Bu şartlarda İran medya üzerinden ve propaganda araçlarını kullanarak halife rejimini kınamaya çalıştı ve Bahreyn halkının protesto eylemlerini yansıtmak ve İran’da ve bölgenin diğer bazı ülkelerinde düzenlenen itiraz eylemlerine yer vermek ve BM genel sekreterine ve diğer uluslararası kurum ve kuruluşların yetkililerine mektup yazmak gibi siyasi ve diplomatik girişimlerde bulunmakla Bahreynli inkılapçılara desteğini göstermeye çalıştı.

Bu arada bölge dışı güçlerin arasında Amerika Bahreyn gelişmelerinde en etkili aktör olarak duruyor. Amerika Bahreyn’de konuşlandırdığı beşinci filosu yüzünden ve yine FKİK’e üye ülkelerde siyasi rejimlerin istikrarlı olmasının nemi ve İran’ın Fars körfezinde nüfuzunu arttırmasından duyduğu kaygı yüzünden Halife rejiminin bekasını istiyor ve bu yüzden bu rejime destek veriyor.
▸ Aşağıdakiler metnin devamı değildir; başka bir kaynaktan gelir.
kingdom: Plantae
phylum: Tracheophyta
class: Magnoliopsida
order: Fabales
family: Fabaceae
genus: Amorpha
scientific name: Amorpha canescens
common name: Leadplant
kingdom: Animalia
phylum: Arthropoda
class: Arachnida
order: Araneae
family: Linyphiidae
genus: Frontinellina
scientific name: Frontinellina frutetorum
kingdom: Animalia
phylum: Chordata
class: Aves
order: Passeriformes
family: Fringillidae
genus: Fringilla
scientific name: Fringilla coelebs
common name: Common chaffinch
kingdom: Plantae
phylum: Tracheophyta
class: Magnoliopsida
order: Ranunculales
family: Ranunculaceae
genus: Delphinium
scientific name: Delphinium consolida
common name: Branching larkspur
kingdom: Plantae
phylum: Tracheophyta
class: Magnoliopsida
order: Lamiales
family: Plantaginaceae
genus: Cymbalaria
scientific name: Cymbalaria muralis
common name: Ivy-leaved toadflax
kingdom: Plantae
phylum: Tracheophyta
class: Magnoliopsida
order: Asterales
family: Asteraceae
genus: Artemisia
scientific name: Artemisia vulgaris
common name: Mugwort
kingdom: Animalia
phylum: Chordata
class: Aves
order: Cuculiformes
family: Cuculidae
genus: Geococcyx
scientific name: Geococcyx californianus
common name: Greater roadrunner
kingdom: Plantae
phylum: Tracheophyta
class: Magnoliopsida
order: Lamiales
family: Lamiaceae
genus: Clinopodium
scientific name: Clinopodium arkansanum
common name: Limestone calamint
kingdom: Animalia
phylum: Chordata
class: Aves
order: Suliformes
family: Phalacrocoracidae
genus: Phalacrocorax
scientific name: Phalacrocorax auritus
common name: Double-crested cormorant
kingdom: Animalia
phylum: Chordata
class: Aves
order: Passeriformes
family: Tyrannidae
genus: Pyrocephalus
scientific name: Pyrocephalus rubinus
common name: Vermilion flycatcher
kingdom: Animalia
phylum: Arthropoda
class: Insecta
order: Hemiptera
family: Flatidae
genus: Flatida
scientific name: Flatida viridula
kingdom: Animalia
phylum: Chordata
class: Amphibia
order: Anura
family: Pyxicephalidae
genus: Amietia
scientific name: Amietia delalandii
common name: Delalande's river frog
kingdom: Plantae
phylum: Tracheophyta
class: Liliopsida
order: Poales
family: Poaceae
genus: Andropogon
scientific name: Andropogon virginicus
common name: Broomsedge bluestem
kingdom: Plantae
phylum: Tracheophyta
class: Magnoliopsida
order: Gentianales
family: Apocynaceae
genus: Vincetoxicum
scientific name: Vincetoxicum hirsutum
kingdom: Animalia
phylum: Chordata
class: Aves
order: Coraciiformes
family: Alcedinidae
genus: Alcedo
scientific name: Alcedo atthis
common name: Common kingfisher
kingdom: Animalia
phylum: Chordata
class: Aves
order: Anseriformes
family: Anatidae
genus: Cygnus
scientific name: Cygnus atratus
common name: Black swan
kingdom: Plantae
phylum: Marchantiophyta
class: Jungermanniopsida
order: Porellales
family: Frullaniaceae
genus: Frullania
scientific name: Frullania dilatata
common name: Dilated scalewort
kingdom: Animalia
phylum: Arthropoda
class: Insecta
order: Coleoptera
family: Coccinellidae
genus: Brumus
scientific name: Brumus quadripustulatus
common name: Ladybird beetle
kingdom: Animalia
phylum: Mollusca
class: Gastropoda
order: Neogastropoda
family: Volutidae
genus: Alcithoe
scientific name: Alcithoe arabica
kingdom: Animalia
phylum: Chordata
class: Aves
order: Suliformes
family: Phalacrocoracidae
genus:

Buna karşın Amerika Riyad gibi Bahreyn’de baskı politikasını destekleme ve bu ülkede her türlü değişim ve reformu engelleme gibi tek boyutlu bir politika izlemedi ve Bahreyn’de huzurun yeniden sağlanması için belli bir seviyede reform ve daha ılımlı bir tutum gerekli olduğunu savundu. Ancak sonuçta Amerika da Bahreyn’de mevcut rejimin devam etmesini istiyor. Amerika Bahreyn’de şii mulahif grupların üstünlüğü ile sonuçlanacak her türlü demokratik değişime karşı çıkıyor.

Gerçekte Amerika Arap ülkelerinde geleneksel sistemlerin değişmesini olumlu karşılıyor, ancak bu değişimin Amerika’nın düşmanları ve muhalifleri tarafından gerçekleşmemesi gerekiyor. Buna göre Amerika Bahreyn yönetimini, halife rejimi ile muhalifleri arasında güç dengeleri bozulmayacağı noktaya kadar destek veriyor ve bu şartlarda Bahreyn milletinin kıyamını İslamî uyanış ekseninden liberal demokrasi eksenine kaydırmak için çözüm yolları arıyor. Bu çerçevede Amerika Bahreyn inkılabının liderleri ile teamülde bulunmaya çalışıyor.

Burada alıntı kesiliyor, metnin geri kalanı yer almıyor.